By Olu Fasan
LAST year, Ibrahim Mantu, a former Deputy Senate President, told Channel TV how he helped rig elections. Apparently incredulous, the interviewer, Esther Ogun-Yusuf, repeated what she heard. “Can I just clarify one thing”, she said, “Did I hear you say you helped to rig elections before now?” Mantu replied: “Yes, I did, I am now confessing the truth”, adding he was now a “born-again politician”. The rigging, he explained, didn’t always involve tampering with ballot boxes, but “giving money to INEC boys to help if they can see any chance that they can favour you and providing money to security agencies”.
In case anyone found his confession shocking, Mantu said that “all our elections in the past” had involved rigging, adding for good measure: “I’ve been in this game for about 20 years.” Heaven rejoices over a repentant sinner, but there is a special place in hell for the unrepentant reprobate. Sadly, Nigeria is infested with too many election riggers, past and present, who, like Mantu, should publicly confess their heinous crime. Did I say”heinous crime”? Yes, because ballot fraud is iniquitous; it’s illegal, immoral and deleterious! Of course, rigging is illegal because it violates all conceivable constitutional and electoral rules and norms. And it’s immoral, because it undermines the key requirement for legitimate government: the consent of the people, as expressed by votes in free, fair, transparent and peaceful elections. If someone secures power by electoral fraud, the fundamental doctrine of consent of the governed is breached, and the emergent government lacks the legitimacy and moral right to govern.
But election-rigging is also damaging. It impairs democratic, political and economic development. Economists and other social scientists have argued that electoral fraud erodes political and policy accountability and, ultimately, leads to bad public policies. Surely, if a politician becomes governor by handing over the most cash to electoral officers or voters, or by causing the most violence, he would, as we have seen in Nigeria, turn his state into a personal fief and amass fortunes, rather than govern in the interests of the people. He is not beholden to the electorate! And, of course, he can secure re-election, regardless of performance, by using his incumbency power and state resources to buy votes, co-opt the security agencies and influence electoral officers.

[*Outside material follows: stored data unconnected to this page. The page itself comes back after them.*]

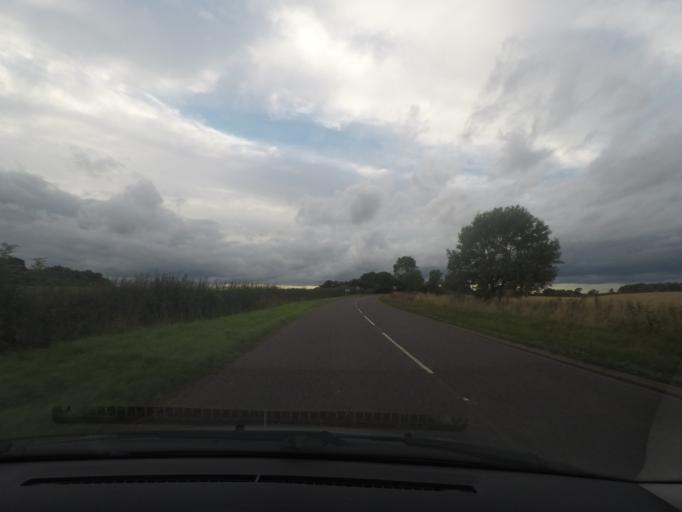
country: GB
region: England
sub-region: Lincolnshire
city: Burwell
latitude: 53.2653
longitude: 0.0816
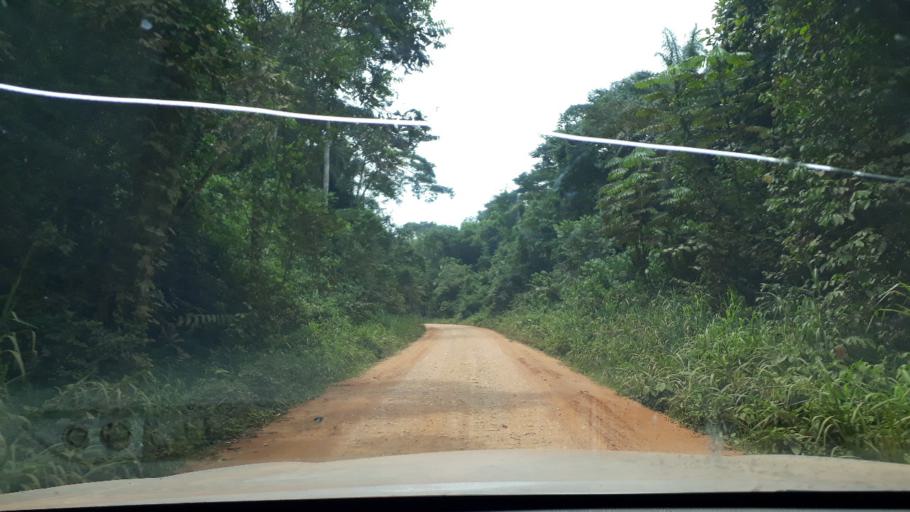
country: CD
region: Eastern Province
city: Wamba
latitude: 1.4125
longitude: 28.4510
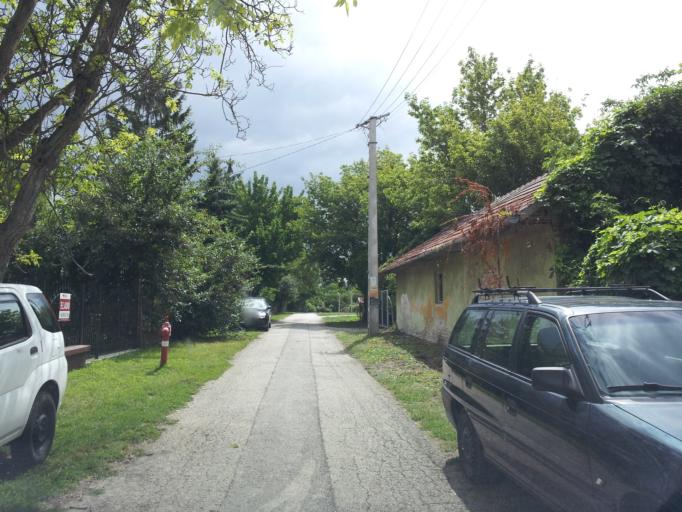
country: HU
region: Fejer
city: Lepseny
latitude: 46.9896
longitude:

So, electoral fraud is legally and morally repugnant, and politically, economically and socially malignant. Which is why civilised nations have zero-tolerance for election malpractices. But, not in this country. Here, in Nigeria, with politics so broken and rotten, rigging is integral to elections, and hardly any politician can cast the first stone at Mantu!
Nigeria, of course, has a long history of election-rigging. In the1960s, violence and ballot-box stuffing were the norm. Under the military, elections were steered in favour of preferred candidates, as in 1979 and 1999. Take the 1999 general elections. In his book, Vindication of a General, Ishaya Bamaiyi, former chief of army staff, said that General Abdulsalami Abubakar, then head of state, entered a pact with Generals Ibrahim Babangida, T Y Danjuma and Aliyu Gusau to hand over to General Olusegun Obasanjo. Put simply, if Bamaiyi was right, the 1999 presidential poll was a sham because it was fixed! Of course, the two elections conducted by Obasanjo himself, in 2003 and 2007, were massively rigged. I mean, in 2003, Obasanjo got 99.9% of the votes cast in his home state, Ogun; it was so outlandish the courts later annulled the entire results. The 2007 presidential election was described by international observers as “a charade”; even Obasanjo’s hand-picked beneficiary of the election, Umaru Yar’Adua, admitted it “had shortcomings”.
In 1999, all the 36 governorship elections were conducted in one day, but in this year’s elections only 29 were held simultaneously. Why? Well, because the courts later annulled the elections of nine of the state governors for various electoral malpractices, leading subsequently to staggered elections. Two weeks ago, an election tribunal nullified the election of Gboyega Oyetola as governor of Osun State, declaring illegal the so-called inconclusive election that denied Ademola Adeleke, the frontrunner,victory. How many of the 29 state governors elected in this year’s elections would survive the election petitions kicking off across the country? Or, indeed, what would the court say about the re-election of President Buhari, which Atiku Abubakar, his main rival, described as a “sham”, and is challenging in court?
But no serious electoral democracy should be so dependent on judicial interventions. Yet, the judicialisation of Nigerian elections is inevitable because of many flaws. For instance, why are elections still militarised in Nigeria when the courts have declared the militarisation of elections illegal? Why must elections be declared inconclusive because of rejected votes when this would incentivise disruptions to force unnecessary reruns? What about vote-buying? In the UK “treating” is an offence, defined as “directly or indirectly providing any food, drink, entertainment or provision to corruptly influence any voter to vote or refrain from voting”. Why is Nigeria’s law on voter inducement so lax?
The cycle of sham elections will certainly continue until Nigeria’s electoral laws are fit for the purpose, and the politicians and state agencies are accountable for their actions.